Short exercise 1
In the disciplinary opinion, will you repeat the part that opens with "948 So.2d 1067" and closes with "White, for Applicant.", swapping "Baton Rouge" for "New Orleans"?
Short exercise 2
Can you carry on the Whitaker disciplinary opinion from the point where it stops?

Selected passage
In Re Whitaker

948 So.2d 1067 (2007)

In re John B. WHITAKER.

No. 2006-B-2222.

Supreme Court of Louisiana.

February 2, 2007.

*1068 Charles B. Plattsmier, Baton Rouge, Julie B. White, for Applicant.

John B. Whitaker, for Respondent.

ATTORNEY DISCIPLINARY PROCEEDINGS.

PER CURIAM.

This disciplinary matter arises from formal charges filed by the Office of Disciplinary Counsel ("ODC") against respondent, John B. Whitaker, an attorney licensed to practice law in Louisiana.

INTRODUCTION

These attorney disciplinary charges reach the court in a somewhat unusual posture, as the alleged misconduct occurred while respondent was serving in the office of judge of the Tenth Judicial District Court for the Parish of Natchitoches, State of Louisiana. During respondent's tenure as judge, the Judiciary Commission of Louisiana commenced an investigation into allegations of judicial misconduct on his part; however, the investigation was not completed prior to respondent's retirement from the bench in 1999. Pursuant to Supreme Court Rule XXIII, § 23 and Supreme Court Rule XIX, § 6(B), the matter was transferred to the ODC. After investigation, the ODC filed the instant formal charges.

Source material
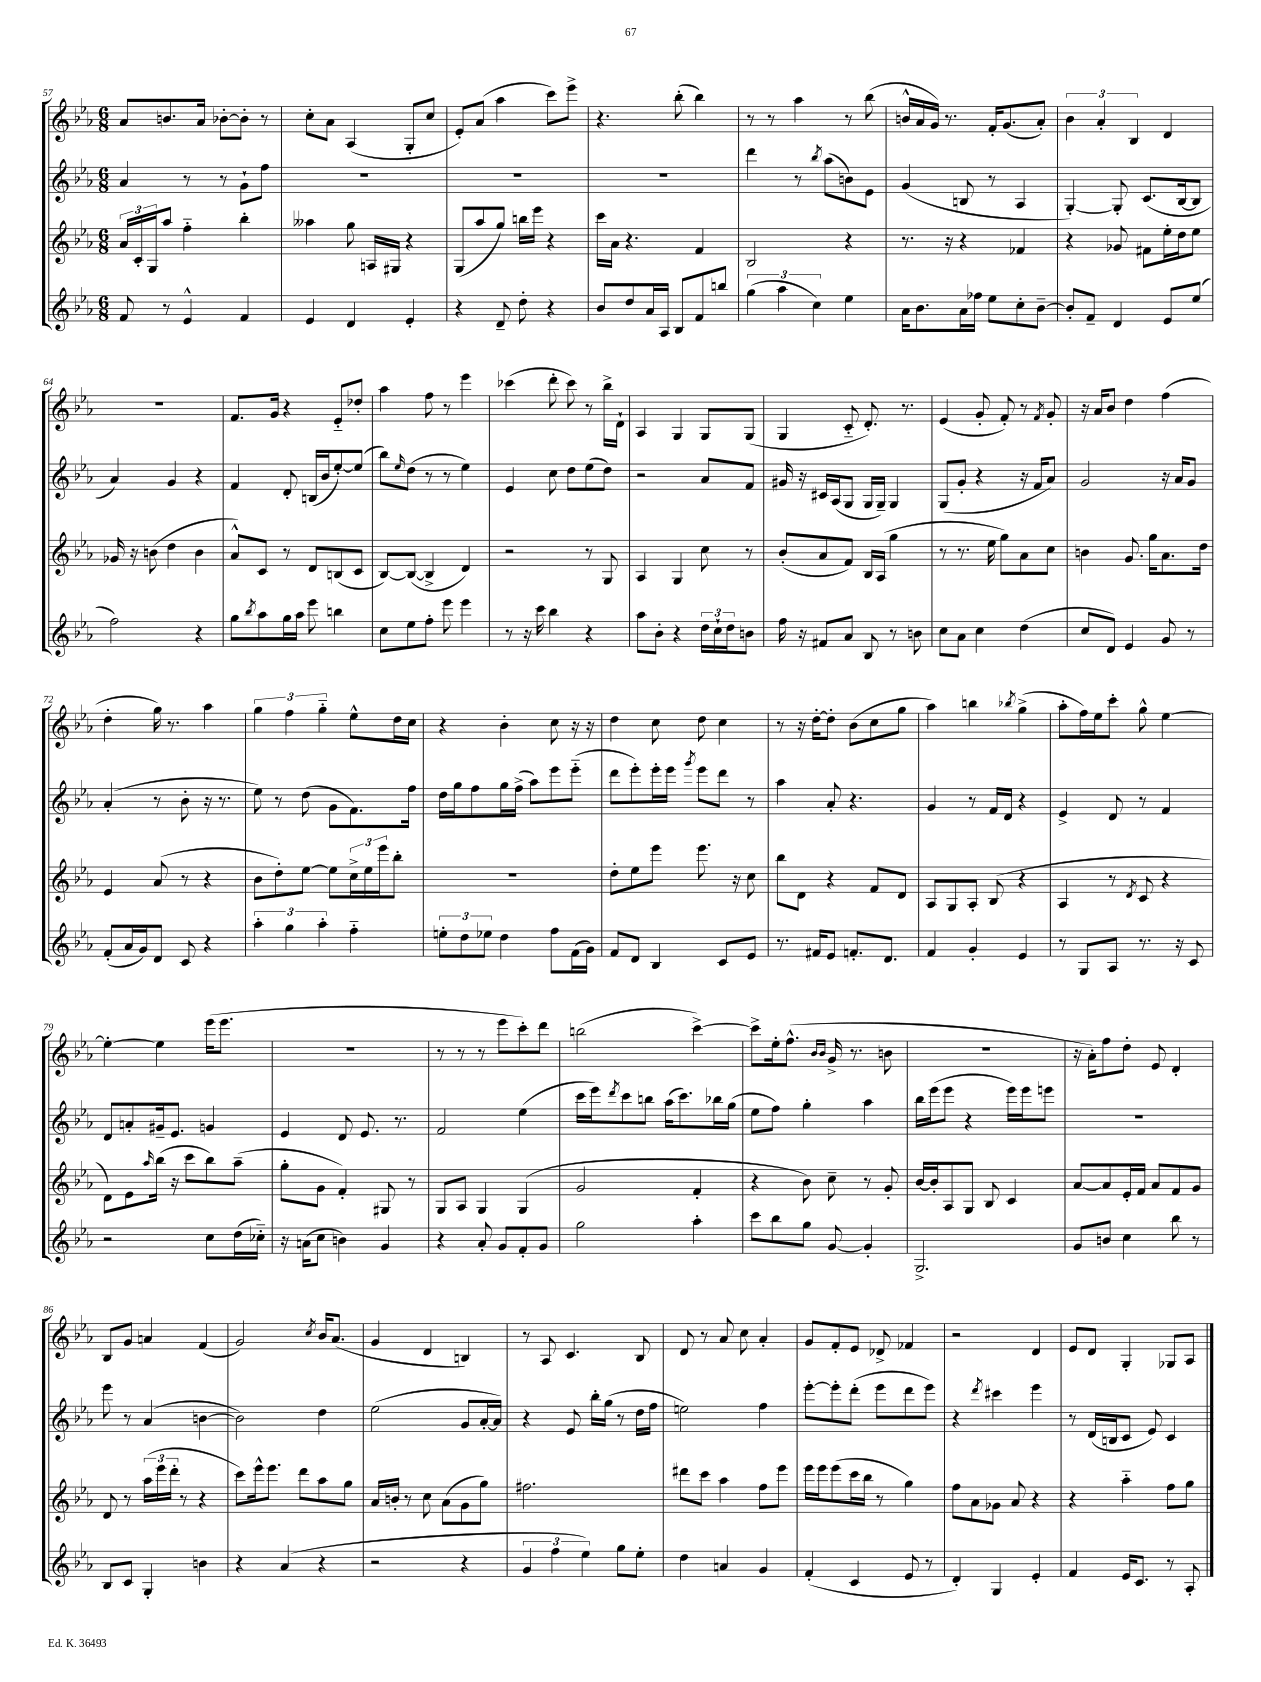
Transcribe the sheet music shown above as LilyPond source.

Written response 1
948 So.2d 1067 (2007)

In re John B. WHITAKER.

No. 2006-B-2222.

Supreme Court of Louisiana.

February 2, 2007.

*1068 Charles B. Plattsmier, New Orleans, Julie B. White, for Applicant.

Written response 2
UNDERLYING FACTS

Count I

On December 2, 1997, respondent sent a letter to the Chief Disciplinary Counsel in support of a disbarred lawyer who was applying for readmission to the practice of law. The letter of recommendation was written on respondent's official court stationery. Such conduct is a violation of Canon 2B (a judge shall not lend the prestige of judicial office to advance the private interest of the judge or others) of the Code of Judicial Conduct.

Count II

During a sworn statement taken by the Judiciary Commission's Office of Special Counsel in February 1999, respondent admitted that while he was a judge he frequently issued orders and directives, both verbal and written, instructing the Natchitoches Parish Sheriff's Office to perform actions when there were no cases pending, no motions or rules filed, and no hearings set.[1] Such conduct is a violation of Canons *1069 1 (a judge shall uphold the integrity and independence of the judiciary), 2 (a judge shall avoid impropriety and the appearance of impropriety in all activities), and 3 (a judge shall perform the duties of office impartially and diligently) of the Code of Judicial Conduct.

DISCIPLINARY PROCEEDINGS

In 2005, the ODC filed two counts of formal charges against respondent, alleging that his conduct constituted a violation of Rule 8.4(d) (conduct prejudicial to the administration of justice) of the Rules of Professional Conduct, as well as the relevant canons of the Code of Judicial Conduct.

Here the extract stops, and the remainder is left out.